Every time I go to put a pen or pencil in it, it would get stuck and not go down into the cup because the bottom was more narrow. Every time I had to try and shove a pen or pencil into the cup I would get instantly tense and make a sound like ARGH!

Do you have something in your life right now that is a constant annoyance? Maybe a drawer or cupboard is too full and stuff falls out every time you open it. Or maybe you can never find anything in your purse.

Well recently I used a can of tomato sauce for dinner. I opened the can knowing that it would make a perfect pencil holder. It was nice and wide and even all the way down. I was so excited to fix this problem that had been bothering me for months.

My new pencil can has brought me so much joy these last couple of weeks. I can now fit all my pencils and pens and even scissors in the can with ease. It’s amazing how something so small can make my life so much easier.

I would love to hear a tip of how you made something in your life easier.

May 15, 2008

Infectious Disease

View_2 We have dodged this inevitable season for 8 years... but it's our turn...

Chicken pox have entered the house.

4 kids...

1 down 3 more to go...

7-10 day incubation period...

5-7 days of contagious sores...

Do the math...

We are loaded up on Calamine and Oatmeal Baths...

The biggest concern I have with the timing is all 4 kids are in my Brothers wedding in about 7 weeks... I hope they are not too scarred up for the pictures. Pictures that will be in our family for the rest of our lives.

Well it will be something to remember anyways...

If you think of us... please pray...

Have you had the chicken pox? How old were you? Was is bad?

May 08, 2008

Adventure

016mt_aa0027_001_t Somewhere within all of us there is a hunger for adventure. What kind of adventure we seek is different for everyone but somewhere inside, we long for an experience that thrills us. I hunger and long for adventure, new and different experiences that I can’t predict the outcome of. 

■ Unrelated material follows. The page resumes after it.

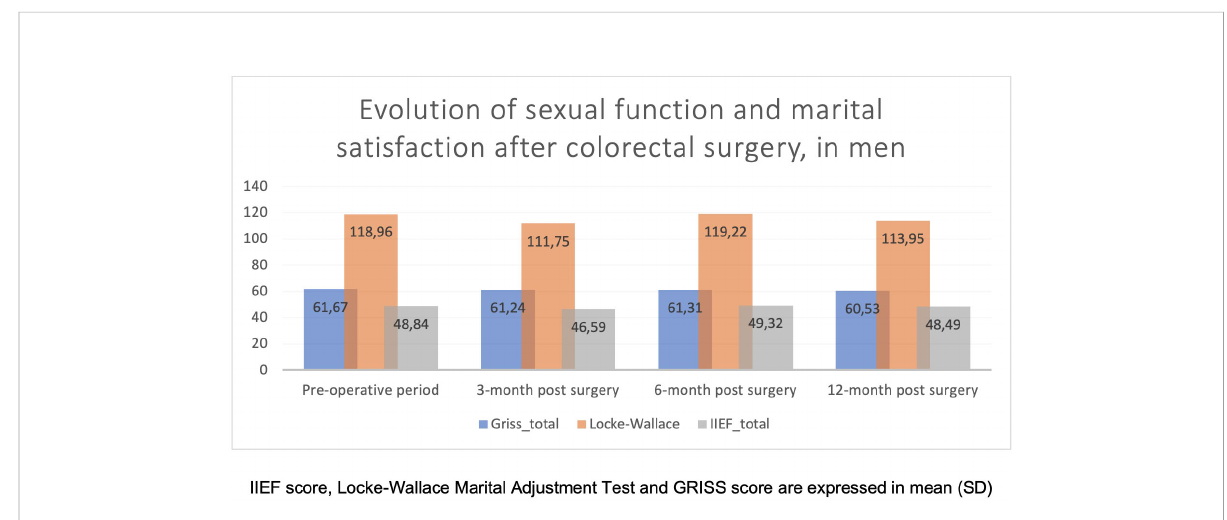
FIGURE 3 Evolution of sexual function and marital satisfaction after colorectal surgery, in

One limitation I am working on is a fear of taking risks. I know that sounds contradictory but I find it difficult to take risks at the expense of my relationships, however I would take almost any risk when it comes to a physical adventure where the relationships in my life are not at stake. I would love to go on a safari. The idea of ministering in a politically dangerous nation is thrilling to me. It’s a faith risk I would take. Climbing Mount Everest, Walking 60KM for Breast Cancer,white water rafting, learning a new sport, spending time on a remote island are all adventures I would take in a second.  Some of the places I would love to experience are Africa, India, Australia, The Middle East and China.

But when it comes to adventure and risk in the face of possible failure at the expense of the people in my life, I get cautious. Speaking is one of the risks I am taking to overcome this limitation. I made a decision last fall that I was not going to say no to speak in public anymore.  I do not think I am a naturally good communicator but it’s a risk I am willing to take. Every time I get up to speak I risk saying something wrong, I risk looking like an idiot, I risk being completely boring and irrelevant and I risk offending people by what I say.

It's strange how I can long for risk and adventure in a physical sense but when it comes to the relationships in my life I am so cautious.  Well I am breaking out of my cautious box and taking risks in all areas of my life. I want to further God’s Kingdom on Earth, and in order to do that I will have to risk.

Do you long for adventure? Are you satisfied with the adventure of your life? Do you take risks?